(DATA RECORDS begins)

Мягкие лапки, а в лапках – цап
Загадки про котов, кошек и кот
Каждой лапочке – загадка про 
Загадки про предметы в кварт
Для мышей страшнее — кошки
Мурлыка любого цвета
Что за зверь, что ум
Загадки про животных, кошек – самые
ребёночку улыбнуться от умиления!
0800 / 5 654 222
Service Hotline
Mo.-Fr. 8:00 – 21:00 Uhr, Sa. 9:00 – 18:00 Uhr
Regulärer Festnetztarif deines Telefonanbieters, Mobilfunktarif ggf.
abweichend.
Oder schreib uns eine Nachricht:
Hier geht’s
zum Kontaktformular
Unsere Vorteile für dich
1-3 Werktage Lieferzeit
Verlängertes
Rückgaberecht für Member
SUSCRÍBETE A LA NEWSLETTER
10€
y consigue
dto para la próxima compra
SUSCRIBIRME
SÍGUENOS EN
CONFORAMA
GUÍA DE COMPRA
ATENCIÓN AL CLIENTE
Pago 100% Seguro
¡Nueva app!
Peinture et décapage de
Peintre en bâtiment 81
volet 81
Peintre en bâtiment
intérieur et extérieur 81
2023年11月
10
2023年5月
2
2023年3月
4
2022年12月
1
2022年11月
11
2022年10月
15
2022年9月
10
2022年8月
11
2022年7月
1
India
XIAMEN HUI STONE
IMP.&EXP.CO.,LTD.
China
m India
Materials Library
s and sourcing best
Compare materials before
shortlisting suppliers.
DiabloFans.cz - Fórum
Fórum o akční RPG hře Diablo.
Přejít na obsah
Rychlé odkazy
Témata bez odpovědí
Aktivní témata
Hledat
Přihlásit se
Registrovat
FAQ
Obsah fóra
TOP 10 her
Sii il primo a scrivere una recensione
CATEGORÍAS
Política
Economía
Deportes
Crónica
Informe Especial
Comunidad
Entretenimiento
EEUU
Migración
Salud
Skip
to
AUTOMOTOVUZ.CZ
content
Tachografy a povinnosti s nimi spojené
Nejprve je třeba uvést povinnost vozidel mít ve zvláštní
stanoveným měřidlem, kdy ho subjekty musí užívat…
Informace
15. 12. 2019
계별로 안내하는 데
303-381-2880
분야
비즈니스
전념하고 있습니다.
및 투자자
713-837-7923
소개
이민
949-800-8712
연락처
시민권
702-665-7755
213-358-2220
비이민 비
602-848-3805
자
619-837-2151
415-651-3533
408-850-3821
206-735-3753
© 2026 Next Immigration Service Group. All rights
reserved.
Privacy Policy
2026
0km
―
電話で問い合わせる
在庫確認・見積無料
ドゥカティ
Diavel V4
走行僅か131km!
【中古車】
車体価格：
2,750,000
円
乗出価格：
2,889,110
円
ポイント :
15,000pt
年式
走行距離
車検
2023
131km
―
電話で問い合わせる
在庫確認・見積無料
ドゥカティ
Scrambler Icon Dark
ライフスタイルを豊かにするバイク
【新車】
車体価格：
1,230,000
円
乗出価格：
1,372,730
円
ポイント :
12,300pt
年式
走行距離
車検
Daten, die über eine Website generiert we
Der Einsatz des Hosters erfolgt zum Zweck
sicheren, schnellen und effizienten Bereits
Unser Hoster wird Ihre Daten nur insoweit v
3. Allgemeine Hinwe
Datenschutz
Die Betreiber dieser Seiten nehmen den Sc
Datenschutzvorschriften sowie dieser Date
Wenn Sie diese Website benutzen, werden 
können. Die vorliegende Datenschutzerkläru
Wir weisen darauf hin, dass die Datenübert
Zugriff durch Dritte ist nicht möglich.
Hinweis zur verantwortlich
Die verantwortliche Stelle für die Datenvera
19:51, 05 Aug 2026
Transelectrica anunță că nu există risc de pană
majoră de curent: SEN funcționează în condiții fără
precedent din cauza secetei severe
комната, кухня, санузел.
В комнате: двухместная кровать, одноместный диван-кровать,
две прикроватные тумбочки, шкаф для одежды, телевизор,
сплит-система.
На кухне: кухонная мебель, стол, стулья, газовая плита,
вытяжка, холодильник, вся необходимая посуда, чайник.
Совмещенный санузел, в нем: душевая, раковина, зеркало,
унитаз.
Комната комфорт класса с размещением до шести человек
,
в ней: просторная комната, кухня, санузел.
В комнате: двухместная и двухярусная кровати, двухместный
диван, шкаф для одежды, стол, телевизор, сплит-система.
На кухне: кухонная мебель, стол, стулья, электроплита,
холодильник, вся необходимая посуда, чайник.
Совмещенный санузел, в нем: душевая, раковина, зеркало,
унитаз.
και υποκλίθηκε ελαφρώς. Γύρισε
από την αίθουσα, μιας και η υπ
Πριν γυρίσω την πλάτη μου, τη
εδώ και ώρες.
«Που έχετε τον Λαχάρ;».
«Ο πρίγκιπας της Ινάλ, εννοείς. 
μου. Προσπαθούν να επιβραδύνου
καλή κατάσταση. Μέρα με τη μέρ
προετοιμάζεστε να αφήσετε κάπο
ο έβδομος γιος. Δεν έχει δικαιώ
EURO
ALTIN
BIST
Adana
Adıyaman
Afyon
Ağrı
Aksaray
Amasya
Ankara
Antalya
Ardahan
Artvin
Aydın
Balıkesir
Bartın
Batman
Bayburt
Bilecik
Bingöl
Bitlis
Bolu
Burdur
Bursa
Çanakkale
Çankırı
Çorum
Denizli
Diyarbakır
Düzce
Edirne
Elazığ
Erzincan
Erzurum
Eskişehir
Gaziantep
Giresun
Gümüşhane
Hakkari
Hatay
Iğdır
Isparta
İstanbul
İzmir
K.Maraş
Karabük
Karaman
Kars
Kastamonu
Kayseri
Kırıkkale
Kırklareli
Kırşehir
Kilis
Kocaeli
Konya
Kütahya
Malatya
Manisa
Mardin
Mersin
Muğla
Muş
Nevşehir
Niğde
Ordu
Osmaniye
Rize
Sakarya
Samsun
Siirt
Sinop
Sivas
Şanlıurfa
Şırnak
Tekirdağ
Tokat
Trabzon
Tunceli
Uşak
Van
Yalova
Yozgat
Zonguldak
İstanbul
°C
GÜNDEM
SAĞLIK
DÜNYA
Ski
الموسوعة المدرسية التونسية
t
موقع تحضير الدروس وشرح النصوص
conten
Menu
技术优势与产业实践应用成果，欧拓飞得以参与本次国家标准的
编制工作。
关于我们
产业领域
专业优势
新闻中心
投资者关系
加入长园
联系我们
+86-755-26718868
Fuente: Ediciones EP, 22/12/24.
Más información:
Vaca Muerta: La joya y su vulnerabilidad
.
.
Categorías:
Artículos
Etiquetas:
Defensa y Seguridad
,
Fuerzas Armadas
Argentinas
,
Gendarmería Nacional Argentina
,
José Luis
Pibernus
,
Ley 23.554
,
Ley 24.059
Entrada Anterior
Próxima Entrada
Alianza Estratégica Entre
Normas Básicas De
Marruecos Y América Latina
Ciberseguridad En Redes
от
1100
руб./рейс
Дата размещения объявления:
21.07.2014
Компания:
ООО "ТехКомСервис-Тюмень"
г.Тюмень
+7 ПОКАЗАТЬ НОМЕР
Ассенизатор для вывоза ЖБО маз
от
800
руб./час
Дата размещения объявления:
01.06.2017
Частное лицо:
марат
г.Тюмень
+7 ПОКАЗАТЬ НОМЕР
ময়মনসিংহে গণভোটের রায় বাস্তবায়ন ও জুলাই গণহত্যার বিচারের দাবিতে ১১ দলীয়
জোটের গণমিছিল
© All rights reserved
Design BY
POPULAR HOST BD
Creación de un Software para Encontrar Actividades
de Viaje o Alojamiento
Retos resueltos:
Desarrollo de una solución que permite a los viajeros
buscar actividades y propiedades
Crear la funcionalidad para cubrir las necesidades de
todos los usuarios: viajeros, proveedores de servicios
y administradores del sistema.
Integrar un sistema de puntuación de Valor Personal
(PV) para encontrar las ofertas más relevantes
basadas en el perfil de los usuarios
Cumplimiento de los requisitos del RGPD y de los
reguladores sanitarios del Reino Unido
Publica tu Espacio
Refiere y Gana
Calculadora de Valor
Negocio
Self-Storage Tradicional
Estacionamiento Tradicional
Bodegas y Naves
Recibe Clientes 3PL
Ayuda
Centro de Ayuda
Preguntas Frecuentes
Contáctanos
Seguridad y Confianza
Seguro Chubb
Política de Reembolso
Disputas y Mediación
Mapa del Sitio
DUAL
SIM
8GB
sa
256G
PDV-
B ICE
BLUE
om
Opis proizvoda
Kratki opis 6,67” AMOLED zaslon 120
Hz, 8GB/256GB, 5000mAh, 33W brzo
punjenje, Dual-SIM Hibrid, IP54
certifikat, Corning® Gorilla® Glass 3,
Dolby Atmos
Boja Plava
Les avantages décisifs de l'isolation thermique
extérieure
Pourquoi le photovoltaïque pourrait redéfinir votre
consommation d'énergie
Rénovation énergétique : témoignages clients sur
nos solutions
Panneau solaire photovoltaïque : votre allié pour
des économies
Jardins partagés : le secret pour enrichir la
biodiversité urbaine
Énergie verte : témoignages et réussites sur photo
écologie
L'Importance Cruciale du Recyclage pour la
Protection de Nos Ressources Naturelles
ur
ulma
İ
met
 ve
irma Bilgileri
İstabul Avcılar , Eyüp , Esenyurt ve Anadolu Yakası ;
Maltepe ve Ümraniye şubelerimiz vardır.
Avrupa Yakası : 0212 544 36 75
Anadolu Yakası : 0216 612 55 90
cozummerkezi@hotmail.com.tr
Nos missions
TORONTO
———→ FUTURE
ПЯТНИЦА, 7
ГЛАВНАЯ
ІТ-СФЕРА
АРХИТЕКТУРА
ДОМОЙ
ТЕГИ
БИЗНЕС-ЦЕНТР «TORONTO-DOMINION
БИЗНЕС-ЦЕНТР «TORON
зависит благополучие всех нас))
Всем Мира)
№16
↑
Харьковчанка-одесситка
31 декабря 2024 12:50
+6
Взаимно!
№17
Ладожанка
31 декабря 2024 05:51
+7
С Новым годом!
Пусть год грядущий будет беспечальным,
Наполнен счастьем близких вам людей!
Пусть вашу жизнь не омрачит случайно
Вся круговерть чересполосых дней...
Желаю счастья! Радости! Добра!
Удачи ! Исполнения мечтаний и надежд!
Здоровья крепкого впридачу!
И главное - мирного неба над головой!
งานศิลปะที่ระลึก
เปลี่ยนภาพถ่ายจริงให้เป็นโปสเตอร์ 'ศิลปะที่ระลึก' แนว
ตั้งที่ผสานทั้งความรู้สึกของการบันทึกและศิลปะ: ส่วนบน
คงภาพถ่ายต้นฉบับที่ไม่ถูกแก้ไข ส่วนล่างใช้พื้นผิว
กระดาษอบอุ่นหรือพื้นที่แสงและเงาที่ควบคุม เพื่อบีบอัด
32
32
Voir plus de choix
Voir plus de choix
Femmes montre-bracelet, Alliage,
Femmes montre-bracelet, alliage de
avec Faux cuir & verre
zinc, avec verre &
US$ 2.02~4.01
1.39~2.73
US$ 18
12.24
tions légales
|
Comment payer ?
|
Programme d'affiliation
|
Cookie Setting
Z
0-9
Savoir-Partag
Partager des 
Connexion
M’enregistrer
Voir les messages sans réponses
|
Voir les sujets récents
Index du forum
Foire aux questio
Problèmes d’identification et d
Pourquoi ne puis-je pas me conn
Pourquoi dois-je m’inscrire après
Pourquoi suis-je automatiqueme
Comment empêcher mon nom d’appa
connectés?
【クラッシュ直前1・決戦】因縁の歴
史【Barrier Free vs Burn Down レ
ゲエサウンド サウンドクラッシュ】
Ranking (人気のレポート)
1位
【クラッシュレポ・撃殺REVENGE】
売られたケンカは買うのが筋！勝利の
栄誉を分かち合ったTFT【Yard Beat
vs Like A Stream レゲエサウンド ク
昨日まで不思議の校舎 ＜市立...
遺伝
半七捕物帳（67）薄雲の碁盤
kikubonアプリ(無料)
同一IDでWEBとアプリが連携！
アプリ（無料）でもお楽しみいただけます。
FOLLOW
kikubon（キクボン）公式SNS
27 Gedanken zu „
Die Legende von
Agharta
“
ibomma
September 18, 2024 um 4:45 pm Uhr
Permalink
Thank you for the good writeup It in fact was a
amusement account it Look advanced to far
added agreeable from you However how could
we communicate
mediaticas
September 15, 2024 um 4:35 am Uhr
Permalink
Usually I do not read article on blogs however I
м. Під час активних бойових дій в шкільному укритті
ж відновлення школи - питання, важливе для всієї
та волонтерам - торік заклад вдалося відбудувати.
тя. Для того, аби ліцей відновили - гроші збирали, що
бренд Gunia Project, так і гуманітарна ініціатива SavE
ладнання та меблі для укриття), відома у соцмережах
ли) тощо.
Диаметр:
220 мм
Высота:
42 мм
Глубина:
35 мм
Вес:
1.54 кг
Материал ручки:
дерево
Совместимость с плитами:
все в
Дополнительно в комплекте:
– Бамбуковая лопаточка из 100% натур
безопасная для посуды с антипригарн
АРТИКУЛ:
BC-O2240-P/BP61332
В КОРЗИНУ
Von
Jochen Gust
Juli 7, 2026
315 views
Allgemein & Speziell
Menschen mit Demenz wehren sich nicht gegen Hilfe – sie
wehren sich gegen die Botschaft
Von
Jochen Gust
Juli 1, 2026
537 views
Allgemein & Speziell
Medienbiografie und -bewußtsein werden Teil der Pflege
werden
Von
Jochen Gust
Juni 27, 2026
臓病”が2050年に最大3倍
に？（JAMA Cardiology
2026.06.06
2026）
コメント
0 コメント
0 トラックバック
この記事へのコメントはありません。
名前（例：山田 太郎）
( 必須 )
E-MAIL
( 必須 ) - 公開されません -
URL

(DATA RECORDS ends)

ACTION ITEM:
Check each line of the entries for the string "комнате". Copy the lines that have it.

ANSWER BOX:
В комнате: двухместная кровать, одноместный диван-кровать,
В комнате: двухместная и двухярусная кровати, двухместный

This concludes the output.